#### SET EXERCISE
Set down the lines below exactly as they appear, from the first line through the line with "Dot at: (199, 306)", including both ends.

#### SOURCE MATERIAL
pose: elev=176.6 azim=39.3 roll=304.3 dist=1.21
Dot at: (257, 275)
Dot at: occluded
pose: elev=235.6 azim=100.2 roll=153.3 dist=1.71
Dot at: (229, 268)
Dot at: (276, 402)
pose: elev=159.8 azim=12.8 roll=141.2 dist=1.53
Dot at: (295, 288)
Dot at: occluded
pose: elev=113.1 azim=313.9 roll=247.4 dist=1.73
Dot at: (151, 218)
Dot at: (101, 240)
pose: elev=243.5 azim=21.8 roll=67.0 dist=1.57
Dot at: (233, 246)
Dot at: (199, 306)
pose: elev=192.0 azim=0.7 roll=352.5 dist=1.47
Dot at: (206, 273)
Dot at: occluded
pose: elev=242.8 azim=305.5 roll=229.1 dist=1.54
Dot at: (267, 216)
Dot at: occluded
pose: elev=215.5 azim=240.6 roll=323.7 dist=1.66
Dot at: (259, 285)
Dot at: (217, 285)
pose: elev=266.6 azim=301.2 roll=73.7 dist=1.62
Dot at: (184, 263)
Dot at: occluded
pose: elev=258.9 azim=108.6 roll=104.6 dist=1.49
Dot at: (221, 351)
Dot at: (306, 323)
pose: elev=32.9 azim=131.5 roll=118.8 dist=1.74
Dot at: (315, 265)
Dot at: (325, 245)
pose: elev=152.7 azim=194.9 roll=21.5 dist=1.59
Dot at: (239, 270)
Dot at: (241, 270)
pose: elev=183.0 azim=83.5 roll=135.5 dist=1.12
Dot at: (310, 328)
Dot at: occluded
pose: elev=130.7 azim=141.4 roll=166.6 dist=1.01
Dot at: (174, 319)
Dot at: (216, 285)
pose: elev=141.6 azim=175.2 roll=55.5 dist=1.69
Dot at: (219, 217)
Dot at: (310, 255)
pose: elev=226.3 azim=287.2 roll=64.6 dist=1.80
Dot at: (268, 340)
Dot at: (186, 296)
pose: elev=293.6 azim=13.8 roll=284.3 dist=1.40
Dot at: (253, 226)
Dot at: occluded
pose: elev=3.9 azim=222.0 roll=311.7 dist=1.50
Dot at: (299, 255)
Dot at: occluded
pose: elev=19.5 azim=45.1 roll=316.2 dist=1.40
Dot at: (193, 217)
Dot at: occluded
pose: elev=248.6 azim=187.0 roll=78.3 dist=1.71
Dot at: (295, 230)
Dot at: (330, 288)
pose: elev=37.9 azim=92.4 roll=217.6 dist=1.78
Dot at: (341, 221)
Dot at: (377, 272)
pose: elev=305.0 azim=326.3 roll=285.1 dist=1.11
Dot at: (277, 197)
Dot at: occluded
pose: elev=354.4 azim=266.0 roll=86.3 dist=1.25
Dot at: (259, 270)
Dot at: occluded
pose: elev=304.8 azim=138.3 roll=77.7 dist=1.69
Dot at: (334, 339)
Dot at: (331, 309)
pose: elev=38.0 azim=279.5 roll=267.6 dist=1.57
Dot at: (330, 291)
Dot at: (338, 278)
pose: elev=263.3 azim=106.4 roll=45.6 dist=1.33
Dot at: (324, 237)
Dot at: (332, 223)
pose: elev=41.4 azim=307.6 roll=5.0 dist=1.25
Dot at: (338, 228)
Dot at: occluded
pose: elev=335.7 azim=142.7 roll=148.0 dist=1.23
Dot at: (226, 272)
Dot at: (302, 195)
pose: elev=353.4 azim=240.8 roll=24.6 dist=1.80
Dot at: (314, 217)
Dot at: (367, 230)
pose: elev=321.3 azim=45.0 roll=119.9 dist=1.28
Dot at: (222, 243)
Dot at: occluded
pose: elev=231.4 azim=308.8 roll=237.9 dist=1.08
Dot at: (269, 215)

#### COMPLETED TASK
pose: elev=176.6 azim=39.3 roll=304.3 dist=1.21
Dot at: (257, 275)
Dot at: occluded
pose: elev=235.6 azim=100.2 roll=153.3 dist=1.71
Dot at: (229, 268)
Dot at: (276, 402)
pose: elev=159.8 azim=12.8 roll=141.2 dist=1.53
Dot at: (295, 288)
Dot at: occluded
pose: elev=113.1 azim=313.9 roll=247.4 dist=1.73
Dot at: (151, 218)
Dot at: (101, 240)
pose: elev=243.5 azim=21.8 roll=67.0 dist=1.57
Dot at: (233, 246)
Dot at: (199, 306)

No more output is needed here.